## WHAT YOU NEED TO DO
Only the lines of the data below from the one with "and also design" through the one with "A Beginner’s Guide" are wanted. Repeat them exactly.

## RECORDS SHOWN
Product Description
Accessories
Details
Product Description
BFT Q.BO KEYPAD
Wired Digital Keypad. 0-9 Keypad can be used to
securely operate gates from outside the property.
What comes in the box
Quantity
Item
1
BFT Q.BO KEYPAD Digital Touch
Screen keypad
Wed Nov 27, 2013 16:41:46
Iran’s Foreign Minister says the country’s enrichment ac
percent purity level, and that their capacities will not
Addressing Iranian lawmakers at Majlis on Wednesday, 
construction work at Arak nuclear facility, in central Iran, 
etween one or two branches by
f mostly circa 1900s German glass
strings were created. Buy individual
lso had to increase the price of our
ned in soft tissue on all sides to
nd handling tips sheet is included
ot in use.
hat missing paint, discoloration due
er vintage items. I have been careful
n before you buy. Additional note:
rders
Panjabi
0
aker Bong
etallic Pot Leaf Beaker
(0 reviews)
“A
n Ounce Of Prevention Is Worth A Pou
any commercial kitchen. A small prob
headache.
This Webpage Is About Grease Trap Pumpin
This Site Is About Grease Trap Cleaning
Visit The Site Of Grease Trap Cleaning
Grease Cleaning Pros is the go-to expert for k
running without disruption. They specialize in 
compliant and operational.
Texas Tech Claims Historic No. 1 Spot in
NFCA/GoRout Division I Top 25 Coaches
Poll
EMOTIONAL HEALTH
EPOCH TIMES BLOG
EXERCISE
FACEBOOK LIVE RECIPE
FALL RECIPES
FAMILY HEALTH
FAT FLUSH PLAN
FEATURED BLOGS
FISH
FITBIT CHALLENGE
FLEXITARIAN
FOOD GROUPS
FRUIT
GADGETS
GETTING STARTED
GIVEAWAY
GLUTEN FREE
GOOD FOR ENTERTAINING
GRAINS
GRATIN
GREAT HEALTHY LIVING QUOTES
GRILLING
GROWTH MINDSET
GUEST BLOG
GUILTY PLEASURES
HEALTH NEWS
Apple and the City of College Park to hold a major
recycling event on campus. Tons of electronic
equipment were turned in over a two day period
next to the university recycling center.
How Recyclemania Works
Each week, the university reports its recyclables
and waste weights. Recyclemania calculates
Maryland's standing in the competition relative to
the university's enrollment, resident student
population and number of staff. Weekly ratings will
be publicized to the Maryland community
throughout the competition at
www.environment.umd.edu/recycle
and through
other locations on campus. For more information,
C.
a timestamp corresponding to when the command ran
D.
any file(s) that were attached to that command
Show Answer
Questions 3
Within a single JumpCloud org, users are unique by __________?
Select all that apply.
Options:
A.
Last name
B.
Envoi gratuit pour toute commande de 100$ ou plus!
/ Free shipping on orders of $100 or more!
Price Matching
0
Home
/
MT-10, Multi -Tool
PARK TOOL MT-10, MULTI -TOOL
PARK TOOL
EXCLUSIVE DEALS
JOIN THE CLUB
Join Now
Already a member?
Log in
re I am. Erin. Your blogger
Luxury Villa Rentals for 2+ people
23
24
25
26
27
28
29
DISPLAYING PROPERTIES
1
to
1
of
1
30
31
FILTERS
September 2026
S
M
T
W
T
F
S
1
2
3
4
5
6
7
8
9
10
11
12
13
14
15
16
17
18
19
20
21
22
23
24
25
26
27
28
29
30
* * *
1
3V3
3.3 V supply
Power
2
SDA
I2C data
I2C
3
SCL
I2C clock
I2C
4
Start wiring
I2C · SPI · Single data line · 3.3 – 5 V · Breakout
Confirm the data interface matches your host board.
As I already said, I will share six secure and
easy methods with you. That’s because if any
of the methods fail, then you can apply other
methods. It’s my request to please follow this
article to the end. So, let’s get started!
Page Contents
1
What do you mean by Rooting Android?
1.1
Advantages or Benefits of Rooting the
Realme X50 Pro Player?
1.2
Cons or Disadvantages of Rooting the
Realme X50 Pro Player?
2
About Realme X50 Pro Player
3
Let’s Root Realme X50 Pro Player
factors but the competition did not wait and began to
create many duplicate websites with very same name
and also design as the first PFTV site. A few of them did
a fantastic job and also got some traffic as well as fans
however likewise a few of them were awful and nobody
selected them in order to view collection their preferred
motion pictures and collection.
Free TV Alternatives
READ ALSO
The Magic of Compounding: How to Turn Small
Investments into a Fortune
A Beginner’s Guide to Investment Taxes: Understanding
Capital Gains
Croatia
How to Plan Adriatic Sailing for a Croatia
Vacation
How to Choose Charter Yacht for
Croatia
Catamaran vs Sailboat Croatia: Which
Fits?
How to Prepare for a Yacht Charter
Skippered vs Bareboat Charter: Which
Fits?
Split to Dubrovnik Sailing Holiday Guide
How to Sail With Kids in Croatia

## SOLUTION BELOW
and also design as the first PFTV site. A few of them did
a fantastic job and also got some traffic as well as fans
however likewise a few of them were awful and nobody
selected them in order to view collection their preferred
motion pictures and collection.
Free TV Alternatives
READ ALSO
The Magic of Compounding: How to Turn Small
Investments into a Fortune
A Beginner’s Guide to Investment Taxes: Understanding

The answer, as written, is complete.